Data extracted from a collection:

- - - - -

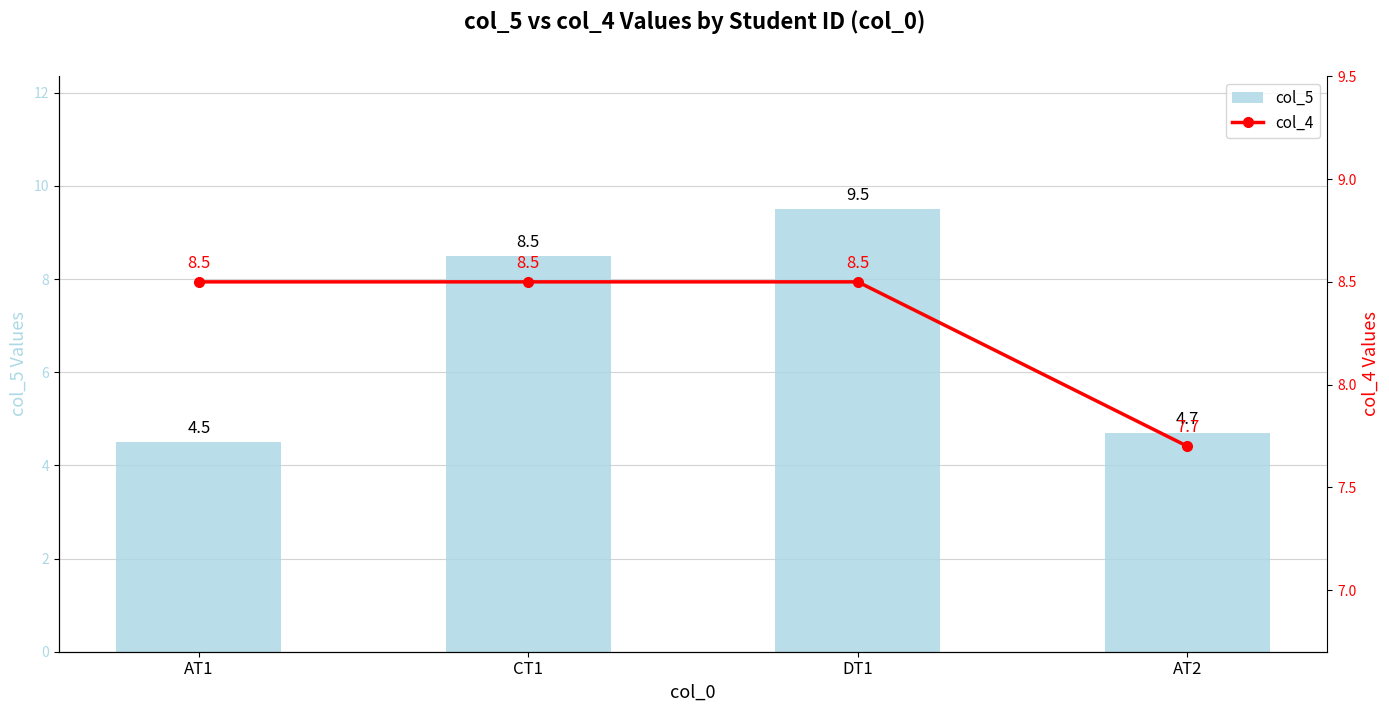

Which series has the widest spread of values?

col_5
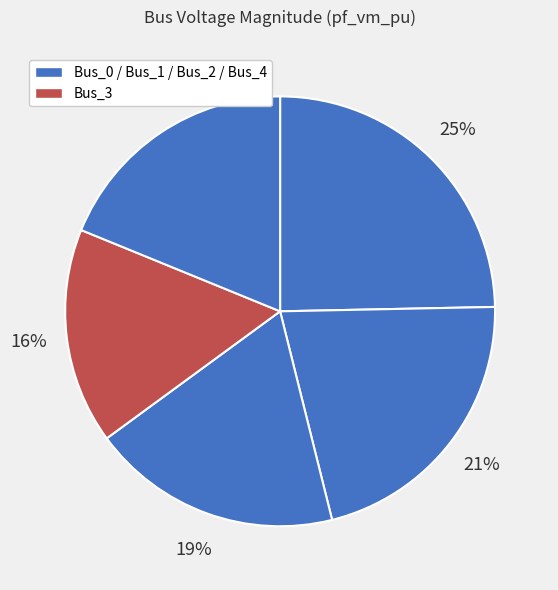

What is the largest slice in the pie chart?

Bus_0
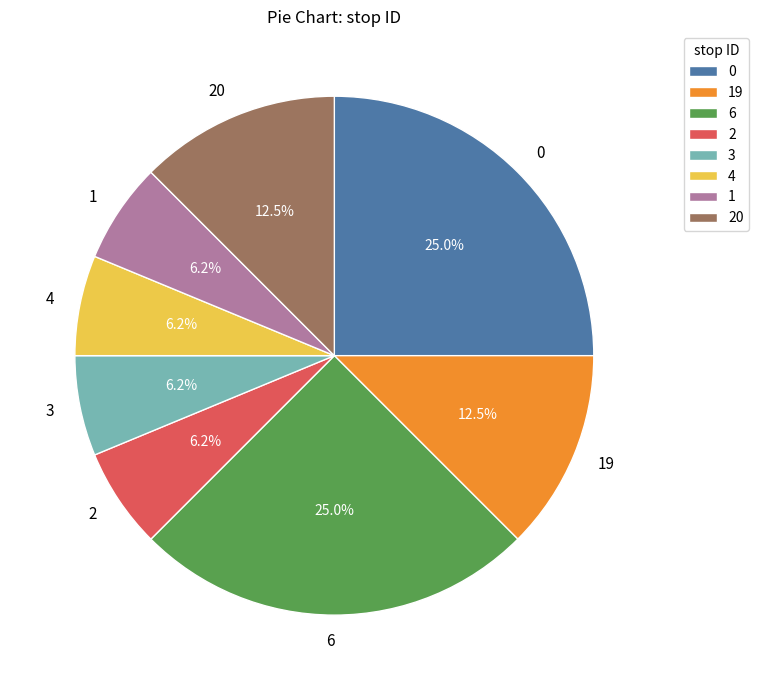

How many segments does this pie chart have?

8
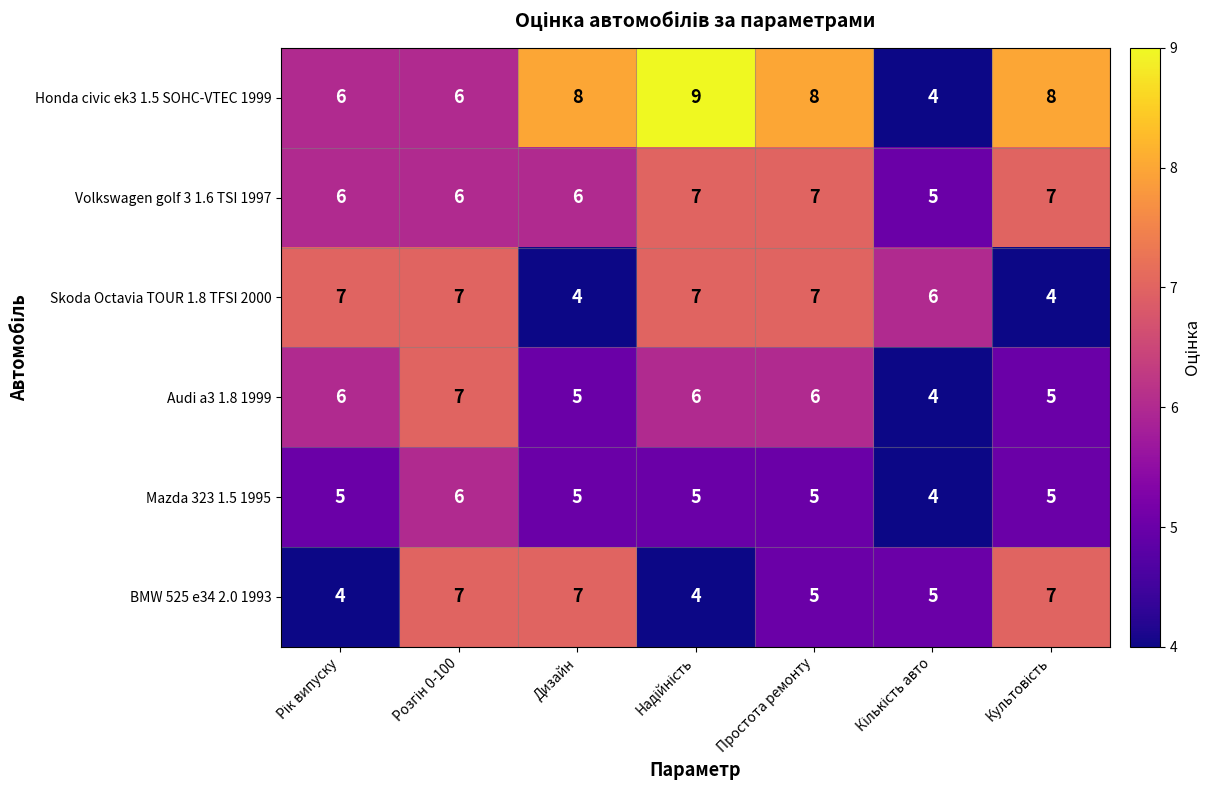

The value of Honda civic ek3 1.5 SOHC-VTEC 1999 at Дизайн is 8. True or false?

True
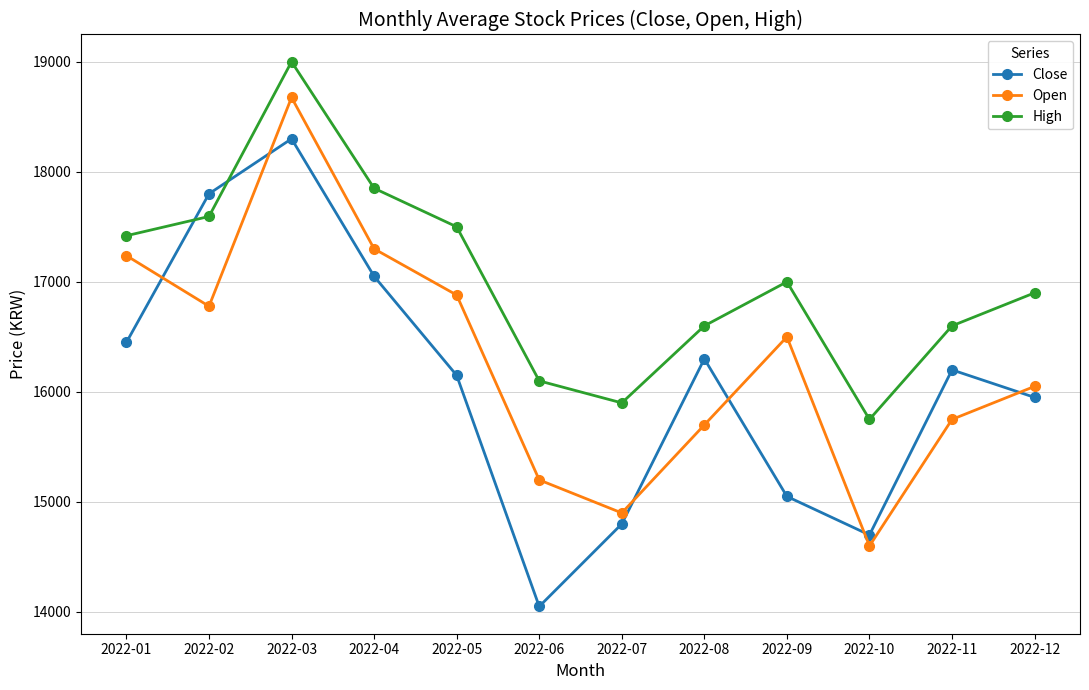

Is the value of High at 2022-07 greater than the value of Open at 2022-05?

No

- - - - -

Put the lines of the items above into a JSON list of strings, one string per line, leaving out blank lines and the pictures.

→ REPLY TO THE EXERCISE
[
  "Which series has the widest spread of values?",
  "col_5",
  "What is the largest slice in the pie chart?",
  "Bus_0",
  "How many segments does this pie chart have?",
  "8",
  "The value of Honda civic ek3 1.5 SOHC-VTEC 1999 at Дизайн is 8. True or false?",
  "True",
  "Is the value of High at 2022-07 greater than the value of Open at 2022-05?",
  "No"
]